• TASK GOAL:
Please count the lines in the data below that contain the string "cannot", matching case exactly. Give only the number.

• EXTRACTED RECORDS:
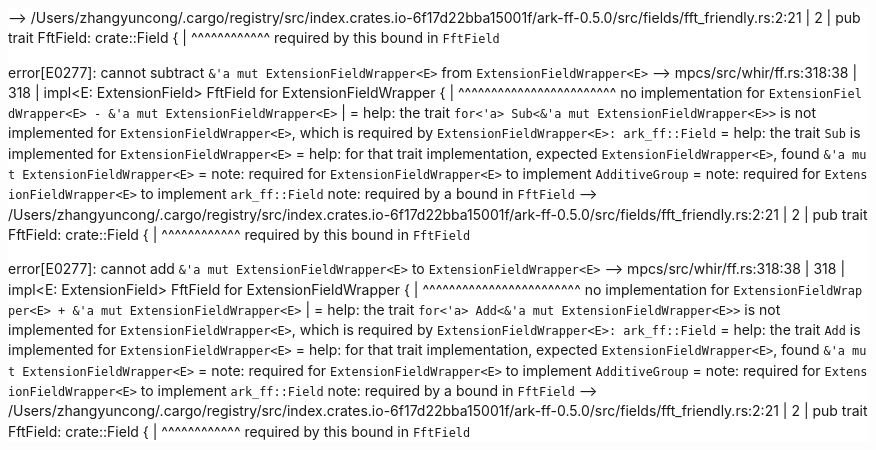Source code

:    --> /Users/zhangyuncong/.cargo/registry/src/index.crates.io-6f17d22bba15001f/ark-ff-0.5.0/src/fields/fft_friendly.rs:2:21
    |
2   | pub trait FftField: crate::Field {
    |                     ^^^^^^^^^^^^ required by this bound in `FftField`

error[E0277]: cannot subtract `&'a mut ExtensionFieldWrapper<E>` from `ExtensionFieldWrapper<E>`
   --> mpcs/src/whir/ff.rs:318:38
    |
318 | impl<E: ExtensionField> FftField for ExtensionFieldWrapper<E> {
    |                                      ^^^^^^^^^^^^^^^^^^^^^^^^ no implementation for `ExtensionFieldWrapper<E> - &'a mut ExtensionFieldWrapper<E>`
    |
    = help: the trait `for<'a> Sub<&'a mut ExtensionFieldWrapper<E>>` is not implemented for `ExtensionFieldWrapper<E>`, which is required by `ExtensionFieldWrapper<E>: ark_ff::Field`
    = help: the trait `Sub` is implemented for `ExtensionFieldWrapper<E>`
    = help: for that trait implementation, expected `ExtensionFieldWrapper<E>`, found `&'a mut ExtensionFieldWrapper<E>`
    = note: required for `ExtensionFieldWrapper<E>` to implement `AdditiveGroup`
    = note: required for `ExtensionFieldWrapper<E>` to implement `ark_ff::Field`
note: required by a bound in `FftField`
   --> /Users/zhangyuncong/.cargo/registry/src/index.crates.io-6f17d22bba15001f/ark-ff-0.5.0/src/fields/fft_friendly.rs:2:21
    |
2   | pub trait FftField: crate::Field {
    |                     ^^^^^^^^^^^^ required by this bound in `FftField`

error[E0277]: cannot add `&'a mut ExtensionFieldWrapper<E>` to `ExtensionFieldWrapper<E>`
   --> mpcs/src/whir/ff.rs:318:38
    |
318 | impl<E: ExtensionField> FftField for ExtensionFieldWrapper<E> {
    |                                      ^^^^^^^^^^^^^^^^^^^^^^^^ no implementation for `ExtensionFieldWrapper<E> + &'a mut ExtensionFieldWrapper<E>`
    |
    = help: the trait `for<'a> Add<&'a mut ExtensionFieldWrapper<E>>` is not implemented for `ExtensionFieldWrapper<E>`, which is required by `ExtensionFieldWrapper<E>: ark_ff::Field`
    = help: the trait `Add` is implemented for `ExtensionFieldWrapper<E>`
    = help: for that trait implementation, expected `ExtensionFieldWrapper<E>`, found `&'a mut ExtensionFieldWrapper<E>`
    = note: required for `ExtensionFieldWrapper<E>` to implement `AdditiveGroup`
    = note: required for `ExtensionFieldWrapper<E>` to implement `ark_ff::Field`
note: required by a bound in `FftField`
   --> /Users/zhangyuncong/.cargo/registry/src/index.crates.io-6f17d22bba15001f/ark-ff-0.5.0/src/fields/fft_friendly.rs:2:21
    |
2   | pub trait FftField: crate::Field {
    |                     ^^^^^^^^^^^^ required by this bound in `FftField`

• TASK OUTPUT:
2